The November 2025 Guidance withdraws the analysis of the Pannu factors, indicating that the Pannu factors only apply when determining when multiple natural persons qualify as inventors. The November 2025 Guidance further emphasizes that the same legal standard for determining inventorship applies, whether or not AI systems were used in the inventive process. AI systems are described as tools, analogous to laboratory equipment, computer software, research databases, and the like. And under well-established practice, inventors can use the services of others – including AI systems – without those sources becoming co-inventors.

This Guidance significantly simplifies the analysis of how AI systems can be used in the inventive process. In removing the Pannu factors from the analysis of whether an AI system is an inventor, the November 2025 Guidance allows inventors to extensively use AI systems in developing an invention without needing to consider the extent to which an inventor used an AI system – such as tracking the prompts used by an inventor to prompt an AI system to generate an invention, characterizing the nature of the prompts as describing a general problem, directing an AI system towards a particular solution, or the like.

This change may also reduce the likelihood of AI creators being deemed co-inventors, because they are only considered as tool-builders. For example, in an AI-assisted drug discovery collaboration between AI experts and drug discovery scientists, under the new Guidance, the drug discovery scientists may use the services, ideas, and aid of the AI system without any concern that the AI system or its creators could become co-inventors. However, whether the AI experts are inventors should be assessed.
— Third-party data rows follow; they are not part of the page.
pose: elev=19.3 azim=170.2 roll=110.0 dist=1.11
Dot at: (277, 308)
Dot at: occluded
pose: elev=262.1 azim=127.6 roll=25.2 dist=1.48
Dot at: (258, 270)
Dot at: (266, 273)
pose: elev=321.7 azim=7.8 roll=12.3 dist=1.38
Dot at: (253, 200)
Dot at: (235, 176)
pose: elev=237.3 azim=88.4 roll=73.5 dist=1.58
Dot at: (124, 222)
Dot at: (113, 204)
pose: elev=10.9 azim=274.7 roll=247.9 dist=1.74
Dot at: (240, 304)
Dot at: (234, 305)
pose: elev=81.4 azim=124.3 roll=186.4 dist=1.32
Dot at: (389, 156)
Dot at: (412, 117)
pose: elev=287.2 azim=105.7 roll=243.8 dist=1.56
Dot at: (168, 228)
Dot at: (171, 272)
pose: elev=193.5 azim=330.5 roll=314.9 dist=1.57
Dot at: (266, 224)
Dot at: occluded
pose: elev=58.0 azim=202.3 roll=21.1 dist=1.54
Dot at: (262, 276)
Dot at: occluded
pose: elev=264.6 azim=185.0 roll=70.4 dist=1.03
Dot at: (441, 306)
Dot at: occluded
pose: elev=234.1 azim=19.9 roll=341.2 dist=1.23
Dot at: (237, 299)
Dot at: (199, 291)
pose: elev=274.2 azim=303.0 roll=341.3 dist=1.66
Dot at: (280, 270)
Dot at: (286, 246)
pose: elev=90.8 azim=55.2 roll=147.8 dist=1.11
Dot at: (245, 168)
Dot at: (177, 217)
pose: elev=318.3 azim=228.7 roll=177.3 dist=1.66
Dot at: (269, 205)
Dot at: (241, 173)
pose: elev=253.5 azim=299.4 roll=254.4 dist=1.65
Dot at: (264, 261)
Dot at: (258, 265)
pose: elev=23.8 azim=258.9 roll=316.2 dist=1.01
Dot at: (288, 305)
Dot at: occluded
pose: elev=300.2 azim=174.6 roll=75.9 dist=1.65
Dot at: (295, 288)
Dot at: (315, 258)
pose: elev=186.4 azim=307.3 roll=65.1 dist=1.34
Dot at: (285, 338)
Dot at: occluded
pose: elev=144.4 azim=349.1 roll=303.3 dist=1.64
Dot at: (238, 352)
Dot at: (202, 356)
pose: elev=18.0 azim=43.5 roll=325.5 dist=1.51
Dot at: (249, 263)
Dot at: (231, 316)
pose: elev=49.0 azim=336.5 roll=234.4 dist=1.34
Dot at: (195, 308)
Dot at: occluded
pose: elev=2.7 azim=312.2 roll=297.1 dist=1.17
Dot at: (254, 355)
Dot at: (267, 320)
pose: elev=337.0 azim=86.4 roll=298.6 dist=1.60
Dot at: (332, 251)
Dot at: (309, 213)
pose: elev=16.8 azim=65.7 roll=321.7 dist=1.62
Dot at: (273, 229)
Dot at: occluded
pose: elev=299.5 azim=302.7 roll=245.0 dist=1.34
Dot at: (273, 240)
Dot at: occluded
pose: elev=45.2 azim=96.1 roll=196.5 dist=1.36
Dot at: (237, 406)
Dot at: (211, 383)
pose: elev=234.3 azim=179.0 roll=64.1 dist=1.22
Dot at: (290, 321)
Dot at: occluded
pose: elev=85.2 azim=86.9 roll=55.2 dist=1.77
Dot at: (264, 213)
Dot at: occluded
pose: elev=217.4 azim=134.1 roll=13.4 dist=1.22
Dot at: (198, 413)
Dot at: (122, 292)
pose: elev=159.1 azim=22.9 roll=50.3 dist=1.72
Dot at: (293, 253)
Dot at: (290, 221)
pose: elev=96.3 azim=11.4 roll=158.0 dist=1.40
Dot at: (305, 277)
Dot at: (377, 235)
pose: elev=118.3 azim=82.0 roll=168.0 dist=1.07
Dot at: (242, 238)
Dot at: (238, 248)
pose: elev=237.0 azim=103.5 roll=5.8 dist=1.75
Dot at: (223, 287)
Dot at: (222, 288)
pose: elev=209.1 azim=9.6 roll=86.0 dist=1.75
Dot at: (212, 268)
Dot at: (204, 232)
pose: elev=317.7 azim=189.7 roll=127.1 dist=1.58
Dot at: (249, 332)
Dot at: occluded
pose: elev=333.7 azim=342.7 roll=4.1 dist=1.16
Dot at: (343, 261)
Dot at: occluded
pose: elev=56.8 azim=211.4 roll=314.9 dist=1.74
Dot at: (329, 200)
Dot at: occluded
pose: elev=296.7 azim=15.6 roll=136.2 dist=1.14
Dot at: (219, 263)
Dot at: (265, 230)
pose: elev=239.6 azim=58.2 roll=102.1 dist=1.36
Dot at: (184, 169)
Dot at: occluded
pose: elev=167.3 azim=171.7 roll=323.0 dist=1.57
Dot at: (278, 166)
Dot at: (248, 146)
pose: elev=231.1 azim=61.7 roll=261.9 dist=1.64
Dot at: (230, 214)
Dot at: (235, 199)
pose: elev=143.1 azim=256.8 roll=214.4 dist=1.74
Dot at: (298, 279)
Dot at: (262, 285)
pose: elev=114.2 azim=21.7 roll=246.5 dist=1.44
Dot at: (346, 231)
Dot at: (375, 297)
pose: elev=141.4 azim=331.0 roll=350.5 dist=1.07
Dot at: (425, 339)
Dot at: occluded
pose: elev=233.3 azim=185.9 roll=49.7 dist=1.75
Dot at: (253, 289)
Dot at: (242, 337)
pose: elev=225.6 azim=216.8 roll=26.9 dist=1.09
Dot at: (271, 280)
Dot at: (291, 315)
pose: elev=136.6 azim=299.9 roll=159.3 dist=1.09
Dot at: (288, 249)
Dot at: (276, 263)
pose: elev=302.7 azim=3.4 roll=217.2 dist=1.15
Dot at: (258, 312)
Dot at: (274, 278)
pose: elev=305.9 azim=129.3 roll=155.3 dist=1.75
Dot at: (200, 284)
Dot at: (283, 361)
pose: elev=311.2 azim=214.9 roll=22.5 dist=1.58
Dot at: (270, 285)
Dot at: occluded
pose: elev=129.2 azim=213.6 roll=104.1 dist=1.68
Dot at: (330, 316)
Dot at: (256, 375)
In short, the November 2025 Guidance reiterates that AI systems themselves cannot be named as an inventor on a patent application or issued patent. This is in line with the Federal Circuit’s decision in Thaler v. Vidal, 43 F.4th 1207 (Fed. Cir. 2022), in which the Federal Circuit held that only natural persons could be listed as inventors on a patent application or issued patent. Thus, past policy involving the rejection of claims under 35 U.S.C. § 101 and 115 for claims in any application in which an AI system is listed as an inventor or joint inventor remains in place. Relatedly, because only natural persons can be listed as inventors on a patent application or an issued patent, priority claims to foreign applications that name an AI tool as a sole inventor will not be accepted, and the ADS for US patent applications should only name natural persons even when claiming priority to a foreign application including natural persons and AI tools as joint inventors.

We would observe that this is an administrative change, subject to recission by subsequent notice and comment. Because this may not be a permanent change, it may still be worth preserving evidence of how inventors use AI systems in the inventive process to defend against future challenges to patent validity.